[Page images and extracted text]
== Segment start ==

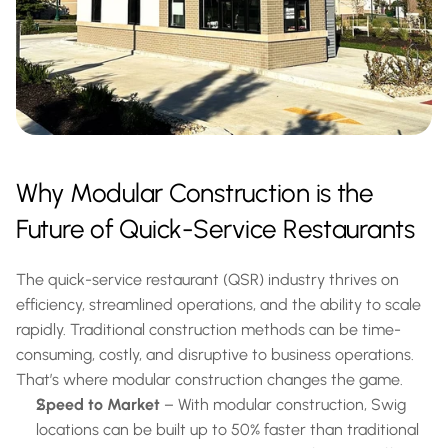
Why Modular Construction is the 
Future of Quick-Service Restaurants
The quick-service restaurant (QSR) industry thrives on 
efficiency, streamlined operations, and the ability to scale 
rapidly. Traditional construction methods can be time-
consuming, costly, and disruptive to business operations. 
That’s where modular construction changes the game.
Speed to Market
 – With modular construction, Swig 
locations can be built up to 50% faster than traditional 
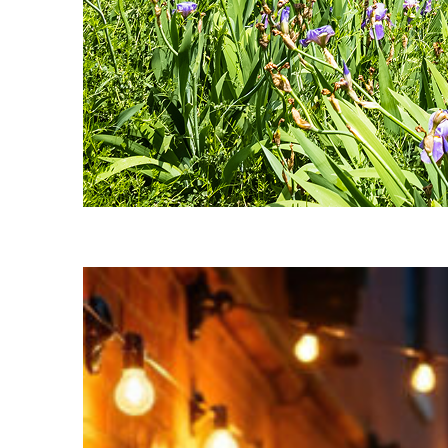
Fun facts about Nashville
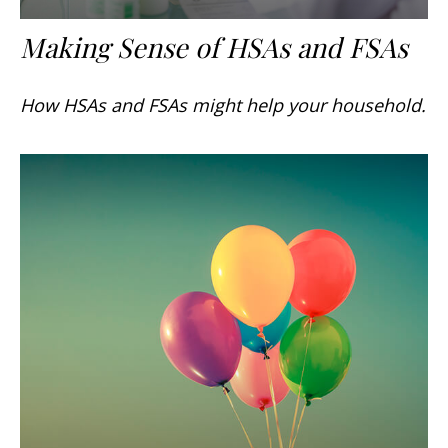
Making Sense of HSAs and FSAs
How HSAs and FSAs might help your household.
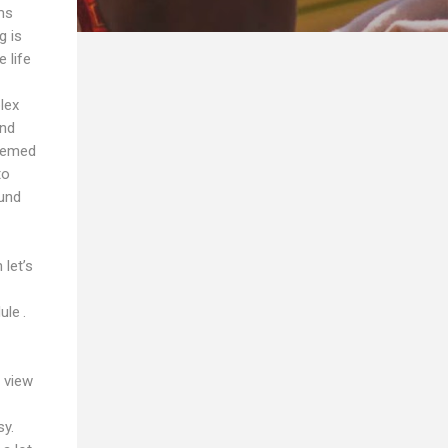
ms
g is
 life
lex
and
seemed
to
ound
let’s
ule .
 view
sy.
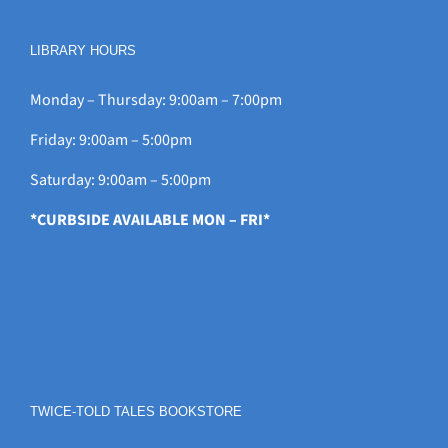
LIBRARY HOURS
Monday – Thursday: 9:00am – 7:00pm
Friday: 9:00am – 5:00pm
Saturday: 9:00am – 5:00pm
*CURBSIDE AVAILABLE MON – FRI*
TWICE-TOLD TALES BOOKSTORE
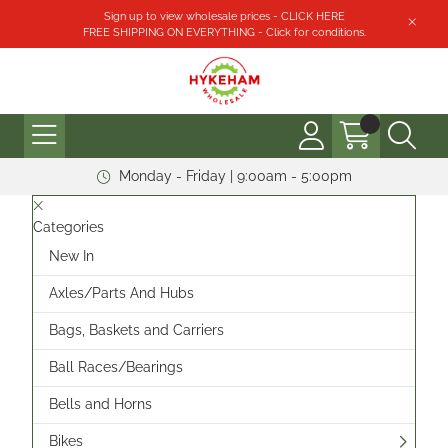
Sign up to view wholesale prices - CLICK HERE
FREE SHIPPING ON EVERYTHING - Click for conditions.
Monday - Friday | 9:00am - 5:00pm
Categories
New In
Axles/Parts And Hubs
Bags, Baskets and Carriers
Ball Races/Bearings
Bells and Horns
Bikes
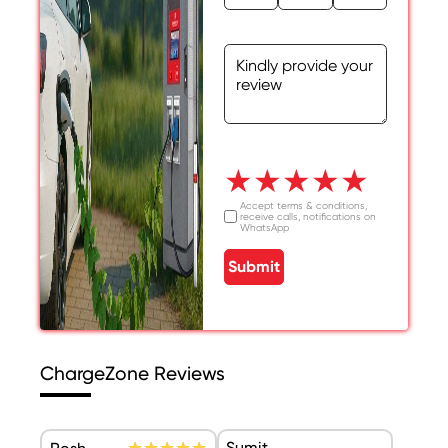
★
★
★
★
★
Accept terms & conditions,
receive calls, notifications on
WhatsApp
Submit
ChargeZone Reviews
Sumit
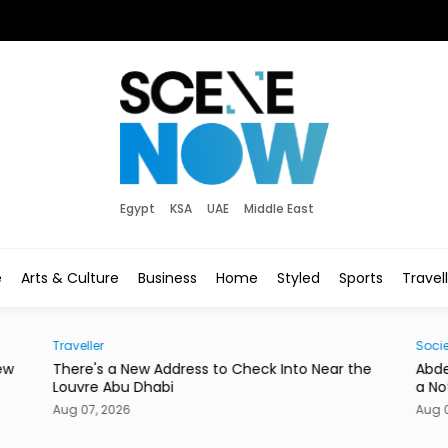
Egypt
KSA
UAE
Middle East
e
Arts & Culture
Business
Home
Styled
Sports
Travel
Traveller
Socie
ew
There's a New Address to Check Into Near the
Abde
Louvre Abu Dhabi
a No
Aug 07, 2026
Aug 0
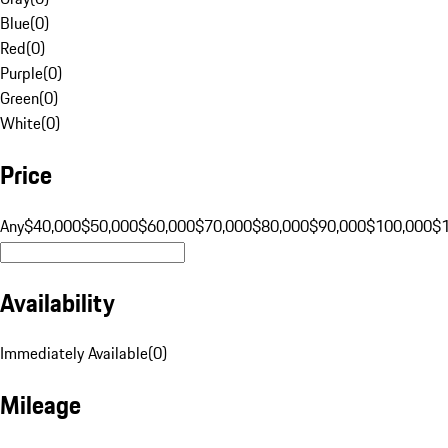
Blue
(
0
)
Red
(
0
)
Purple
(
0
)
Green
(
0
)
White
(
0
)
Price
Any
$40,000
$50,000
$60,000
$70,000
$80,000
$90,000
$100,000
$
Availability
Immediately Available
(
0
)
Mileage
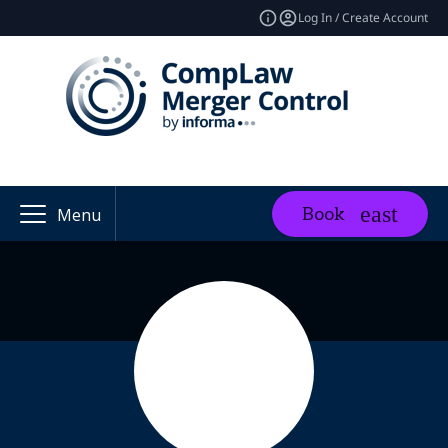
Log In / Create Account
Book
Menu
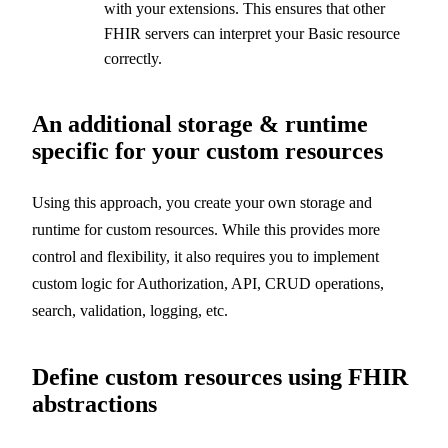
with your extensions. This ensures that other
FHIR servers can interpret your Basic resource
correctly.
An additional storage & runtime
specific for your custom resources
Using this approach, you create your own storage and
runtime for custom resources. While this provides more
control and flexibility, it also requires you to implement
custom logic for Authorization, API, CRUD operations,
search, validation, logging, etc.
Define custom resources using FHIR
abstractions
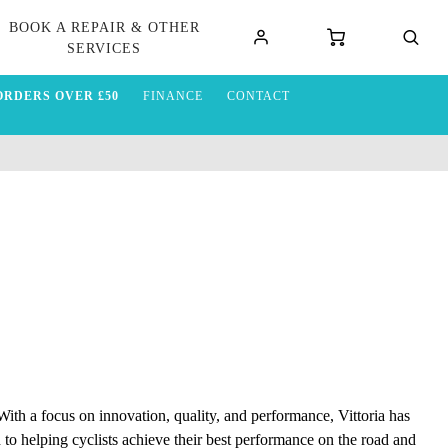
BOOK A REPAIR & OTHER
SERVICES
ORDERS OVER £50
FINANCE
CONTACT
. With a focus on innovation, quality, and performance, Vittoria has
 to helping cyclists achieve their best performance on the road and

== Segment end ==
== Segment start ==

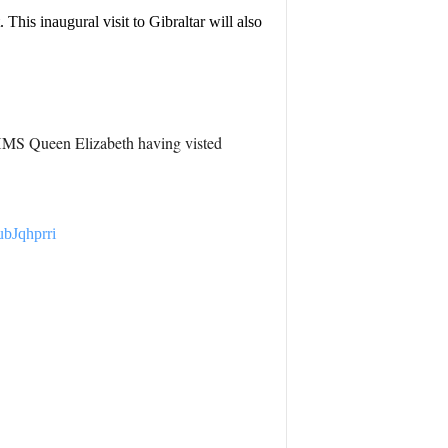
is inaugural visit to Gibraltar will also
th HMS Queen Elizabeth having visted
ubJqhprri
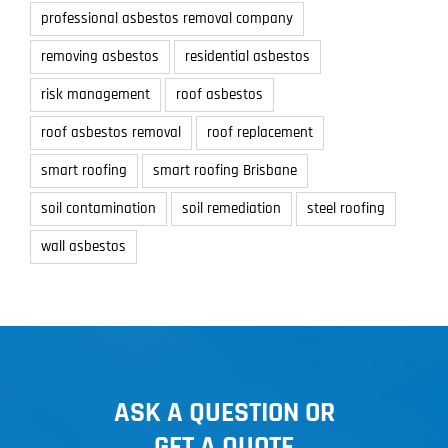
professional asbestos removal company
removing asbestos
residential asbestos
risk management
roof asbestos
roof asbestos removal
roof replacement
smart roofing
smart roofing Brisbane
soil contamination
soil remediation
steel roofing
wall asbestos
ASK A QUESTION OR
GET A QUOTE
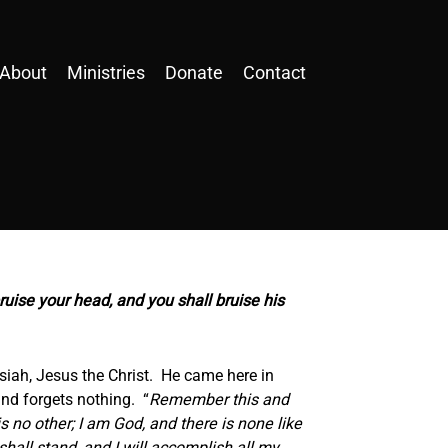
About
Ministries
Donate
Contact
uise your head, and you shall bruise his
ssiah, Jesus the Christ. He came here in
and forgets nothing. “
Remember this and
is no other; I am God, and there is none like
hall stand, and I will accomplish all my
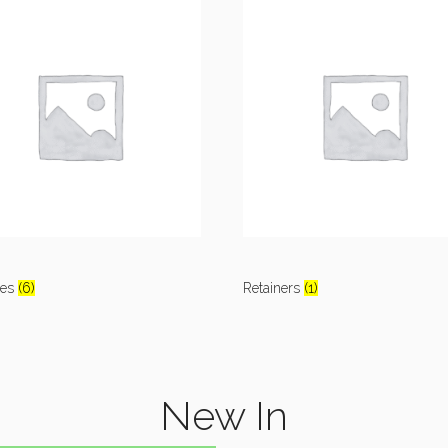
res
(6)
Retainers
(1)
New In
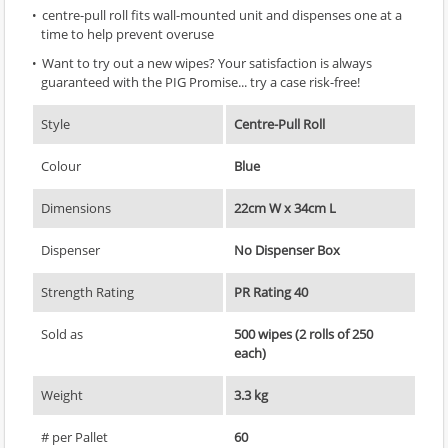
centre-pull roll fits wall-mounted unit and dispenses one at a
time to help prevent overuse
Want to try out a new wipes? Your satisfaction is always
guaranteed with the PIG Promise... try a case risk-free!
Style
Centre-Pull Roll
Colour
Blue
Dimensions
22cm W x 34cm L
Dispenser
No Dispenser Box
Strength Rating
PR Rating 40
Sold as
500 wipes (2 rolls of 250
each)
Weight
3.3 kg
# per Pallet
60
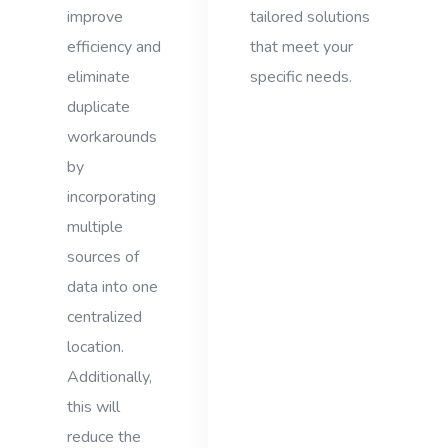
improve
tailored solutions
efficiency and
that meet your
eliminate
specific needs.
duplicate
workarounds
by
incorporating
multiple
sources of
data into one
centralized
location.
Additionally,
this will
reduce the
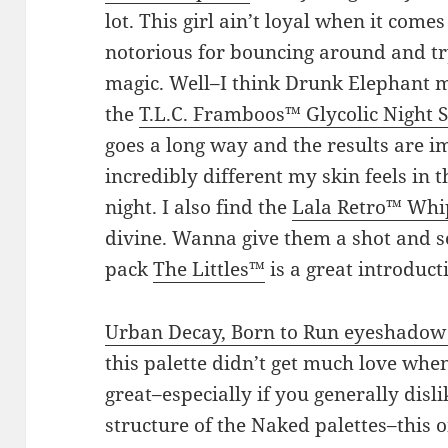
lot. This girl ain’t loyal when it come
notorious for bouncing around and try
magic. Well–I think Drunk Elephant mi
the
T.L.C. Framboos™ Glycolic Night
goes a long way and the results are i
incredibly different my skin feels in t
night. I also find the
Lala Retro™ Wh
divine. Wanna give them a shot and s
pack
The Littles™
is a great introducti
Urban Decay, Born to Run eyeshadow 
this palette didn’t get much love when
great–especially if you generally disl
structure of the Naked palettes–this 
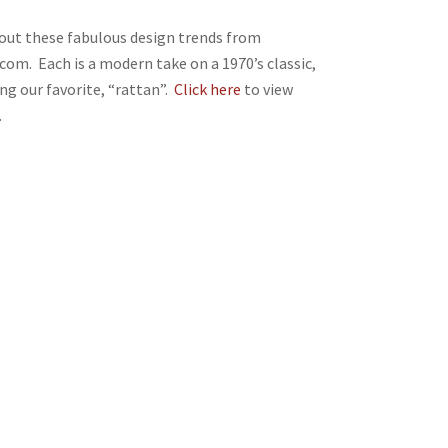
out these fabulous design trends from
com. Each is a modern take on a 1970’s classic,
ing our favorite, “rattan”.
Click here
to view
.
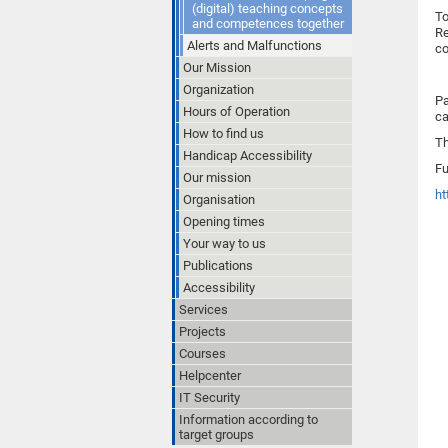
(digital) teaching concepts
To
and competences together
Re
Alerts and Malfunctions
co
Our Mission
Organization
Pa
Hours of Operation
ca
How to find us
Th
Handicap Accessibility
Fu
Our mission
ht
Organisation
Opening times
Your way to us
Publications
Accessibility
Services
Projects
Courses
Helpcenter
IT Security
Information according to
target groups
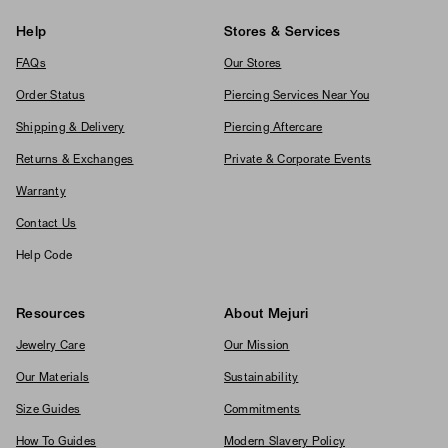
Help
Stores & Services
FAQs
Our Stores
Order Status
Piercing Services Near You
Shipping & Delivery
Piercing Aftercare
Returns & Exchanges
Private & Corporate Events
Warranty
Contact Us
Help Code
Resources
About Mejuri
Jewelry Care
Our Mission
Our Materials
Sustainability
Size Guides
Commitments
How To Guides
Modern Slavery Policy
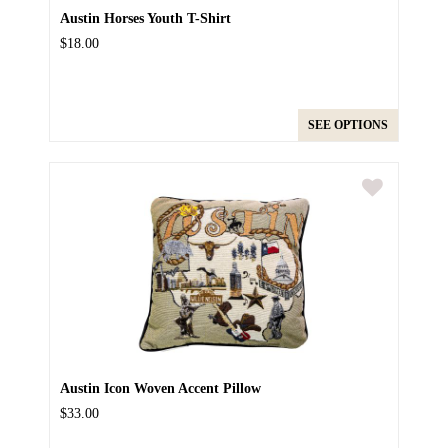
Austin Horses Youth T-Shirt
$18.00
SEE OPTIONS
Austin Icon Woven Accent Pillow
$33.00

== Segment end ==
== Segment start ==

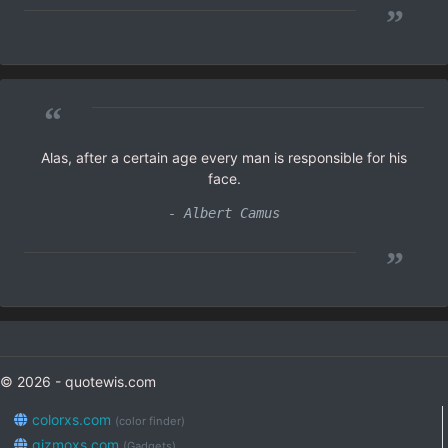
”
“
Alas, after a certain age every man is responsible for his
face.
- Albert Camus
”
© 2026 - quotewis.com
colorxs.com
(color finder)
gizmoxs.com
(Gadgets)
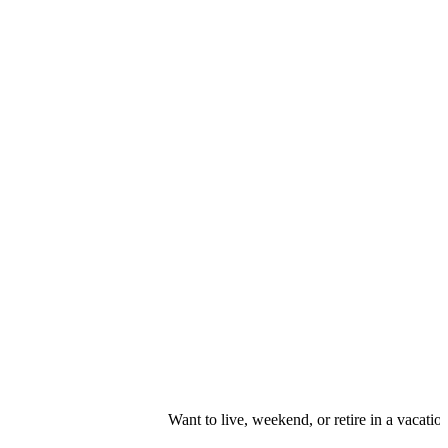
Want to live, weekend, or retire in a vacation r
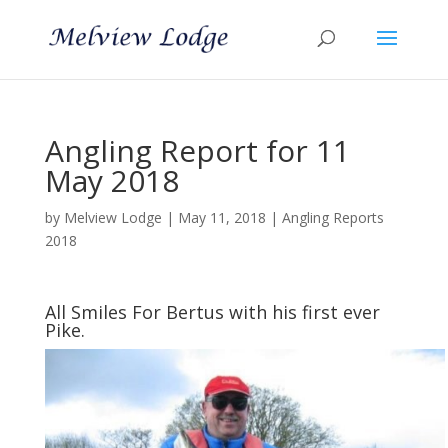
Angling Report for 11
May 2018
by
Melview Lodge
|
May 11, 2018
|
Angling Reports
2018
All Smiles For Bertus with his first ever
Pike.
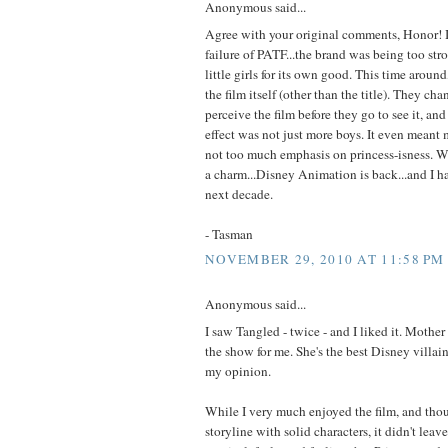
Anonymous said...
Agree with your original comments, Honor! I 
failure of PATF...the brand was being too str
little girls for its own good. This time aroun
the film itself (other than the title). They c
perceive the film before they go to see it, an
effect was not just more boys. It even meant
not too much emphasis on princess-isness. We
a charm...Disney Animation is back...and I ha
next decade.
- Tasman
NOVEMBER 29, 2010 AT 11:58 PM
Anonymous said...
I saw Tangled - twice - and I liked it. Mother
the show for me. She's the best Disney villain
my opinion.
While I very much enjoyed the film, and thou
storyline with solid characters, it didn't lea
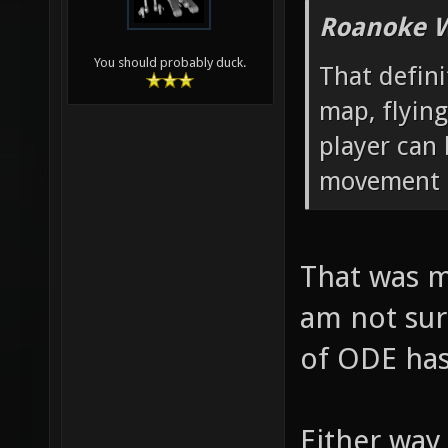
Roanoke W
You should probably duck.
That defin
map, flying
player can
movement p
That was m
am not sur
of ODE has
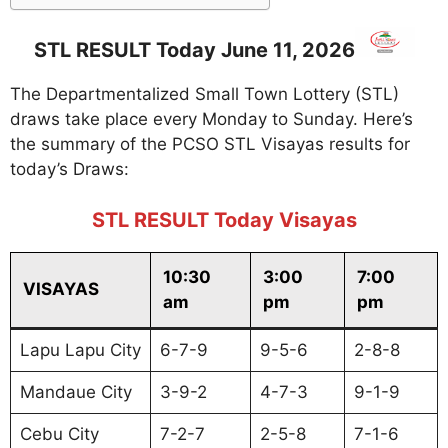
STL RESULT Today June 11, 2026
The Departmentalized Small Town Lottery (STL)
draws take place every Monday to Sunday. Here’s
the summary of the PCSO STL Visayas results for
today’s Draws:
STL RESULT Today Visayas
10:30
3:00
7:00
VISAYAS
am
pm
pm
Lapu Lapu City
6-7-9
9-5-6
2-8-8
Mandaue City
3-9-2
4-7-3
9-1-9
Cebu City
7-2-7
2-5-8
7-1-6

== Segment end ==

_WHAT TO DO_: Look over the data above and show each line that contains "Disney".

_RESULT FOR THIS TASK_:
a charm...Disney Animation is back...and I ha
the show for me. She's the best Disney villain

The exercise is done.